■ **WORK INSTRUCTION**
Every line of the records below from the line with "from BrainBerries" up to and including the line with "Advertisements" must be reproduced exactly, and no line outside that range.
━━ DATASET EXTRACT ━━
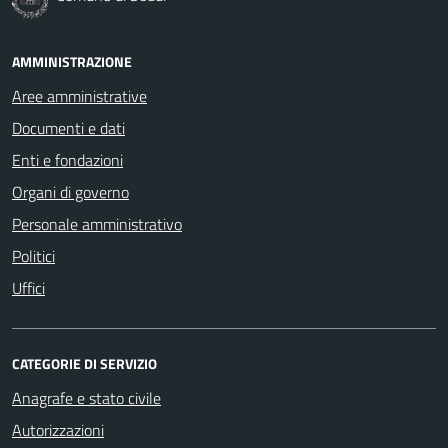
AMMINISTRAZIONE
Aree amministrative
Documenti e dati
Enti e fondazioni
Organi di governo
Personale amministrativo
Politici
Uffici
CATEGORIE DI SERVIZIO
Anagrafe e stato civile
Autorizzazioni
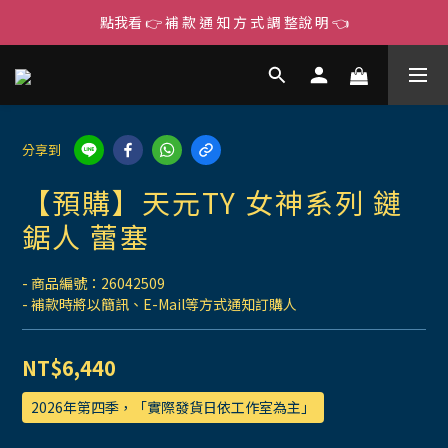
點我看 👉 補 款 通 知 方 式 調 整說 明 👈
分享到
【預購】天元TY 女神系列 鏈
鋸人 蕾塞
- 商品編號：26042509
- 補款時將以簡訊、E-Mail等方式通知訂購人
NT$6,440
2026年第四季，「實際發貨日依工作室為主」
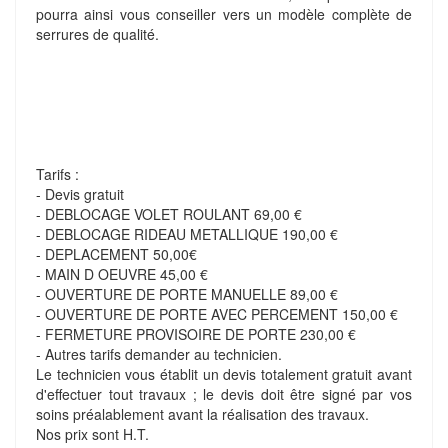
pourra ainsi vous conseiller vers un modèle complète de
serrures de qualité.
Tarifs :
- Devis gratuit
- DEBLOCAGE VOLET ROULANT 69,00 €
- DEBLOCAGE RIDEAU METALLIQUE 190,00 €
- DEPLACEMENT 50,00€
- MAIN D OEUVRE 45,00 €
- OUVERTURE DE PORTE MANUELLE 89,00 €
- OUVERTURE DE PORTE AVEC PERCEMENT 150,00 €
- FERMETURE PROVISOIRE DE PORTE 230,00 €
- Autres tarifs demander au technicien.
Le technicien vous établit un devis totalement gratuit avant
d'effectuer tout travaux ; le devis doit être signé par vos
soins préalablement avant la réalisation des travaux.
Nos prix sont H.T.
━━━
━━ DATASET EXTRACT ━━
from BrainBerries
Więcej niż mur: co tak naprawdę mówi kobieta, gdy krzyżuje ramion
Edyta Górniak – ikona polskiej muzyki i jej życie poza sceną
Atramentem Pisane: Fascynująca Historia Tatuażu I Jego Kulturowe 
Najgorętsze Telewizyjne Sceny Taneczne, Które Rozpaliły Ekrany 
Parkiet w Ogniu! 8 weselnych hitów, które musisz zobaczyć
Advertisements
━━━
■ **EXERCISE RESULT**
from BrainBerries
Więcej niż mur: co tak naprawdę mówi kobieta, gdy krzyżuje ramion
Edyta Górniak – ikona polskiej muzyki i jej życie poza sceną
Atramentem Pisane: Fascynująca Historia Tatuażu I Jego Kulturowe 
Najgorętsze Telewizyjne Sceny Taneczne, Które Rozpaliły Ekrany 
Parkiet w Ogniu! 8 weselnych hitów, które musisz zobaczyć
Advertisements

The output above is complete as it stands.